Enabling lifelong learning: The role of technology in institutional and cross-institutional contexts

Audience Senior Managers and staff with responsibility for widening participation, access schemes, partnership management, and student support

Session Chair Sarah Davies, Programme Manager, JISC

Presenters

  • Gill Ferrell, Director, JISC infoNet
  • Bill Pollard, Cheadle and Marple Sixth Form College
  • Bill Leivers, Loughborough College
  • Mark Stiles, Head of Learning Development and Innovation

Objectives of the session

This session will highlight some of the ways in which e-learning and joined-up systems can facilitate widening participation and support lifelong learners. 

Institutions face many challenges in making education accessible to key groups of lifelong learners, such as work-based learners, part-time learners. These challenges include helping learners find out about and apply for learning opportunities, and developing and implementing appropriate support, delivery modes and policies.

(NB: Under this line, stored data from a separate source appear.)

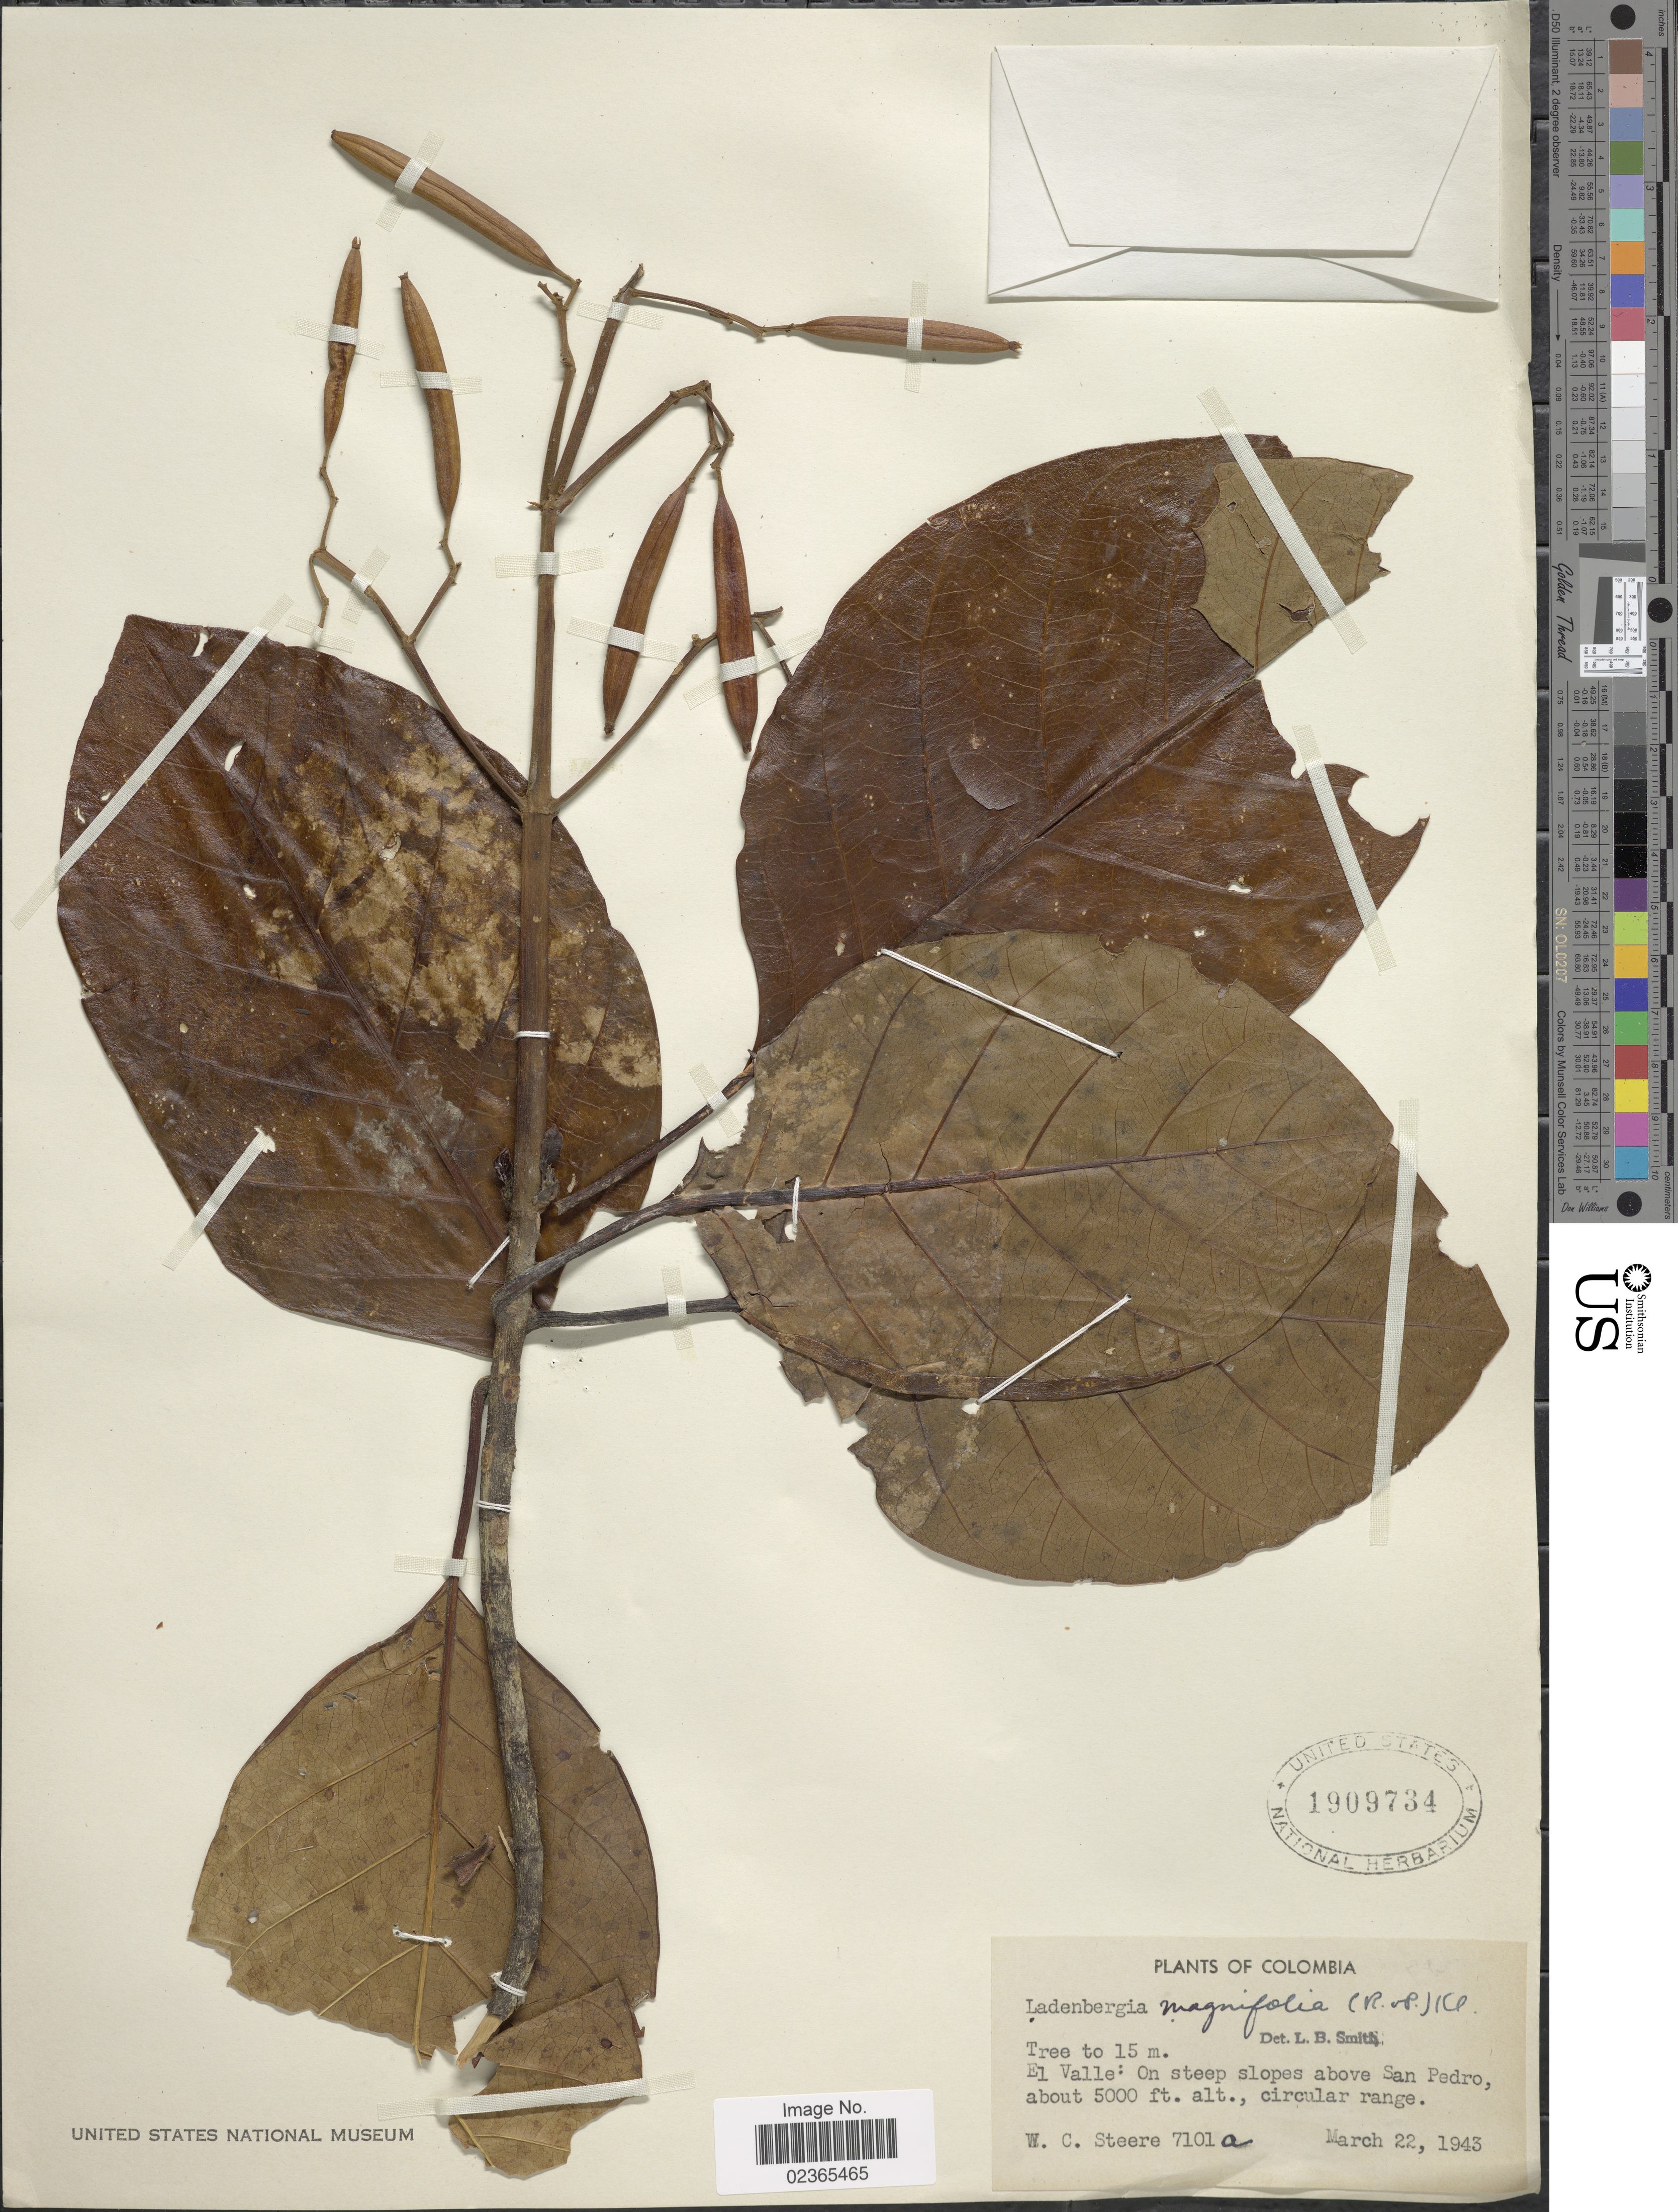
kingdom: Plantae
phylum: Tracheophyta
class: Magnoliopsida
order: Gentianales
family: Rubiaceae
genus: Ladenbergia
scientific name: Ladenbergia oblongifolia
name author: (Mutis) L. Andersson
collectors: W. C. Steere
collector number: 7101a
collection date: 1943-03-22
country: Colombia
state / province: Valle del Cauca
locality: El Valle: On steep slopes above San Pedro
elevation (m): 1524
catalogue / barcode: US 1909734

This session considers the ways in which a wide range of institutions, and cross institutional partnerships, have used technology to support lifelong learners - from reducing administrative hurdles to supporting personal and professional devlopment. 

The symposium will draw on the experience of the JISC MLEs for Lifelong Learning programme,  JISC Distributed e-Learning regional pilot projects, the HEFCE-funded lifelong learning networks, and the participants in the HEFCE-funded CAMEL project, which demonstrated what institutions can learn from each other (and from a group of Uruguayan farmers.)

Presentations will highlight issues including the:

  • use of a range of technologies to help learners of all ages develop the skills for reflective, lifelong and flexible learning
  • administrative challenges faced by regional, cross-institutional partnerships aiming to facilitate student progression and widened participation, and some technologies which can help
  • ways in which technology can support the design and delivery of work-based learning

Participants will gain an awareness of the ways that a range of technologies can be used to support learners, especially non-traditional learners, in planning progress, transferring between educational contexts, and accessing higher education, and an understanding of the possibility of applying some of these approaches in their own context.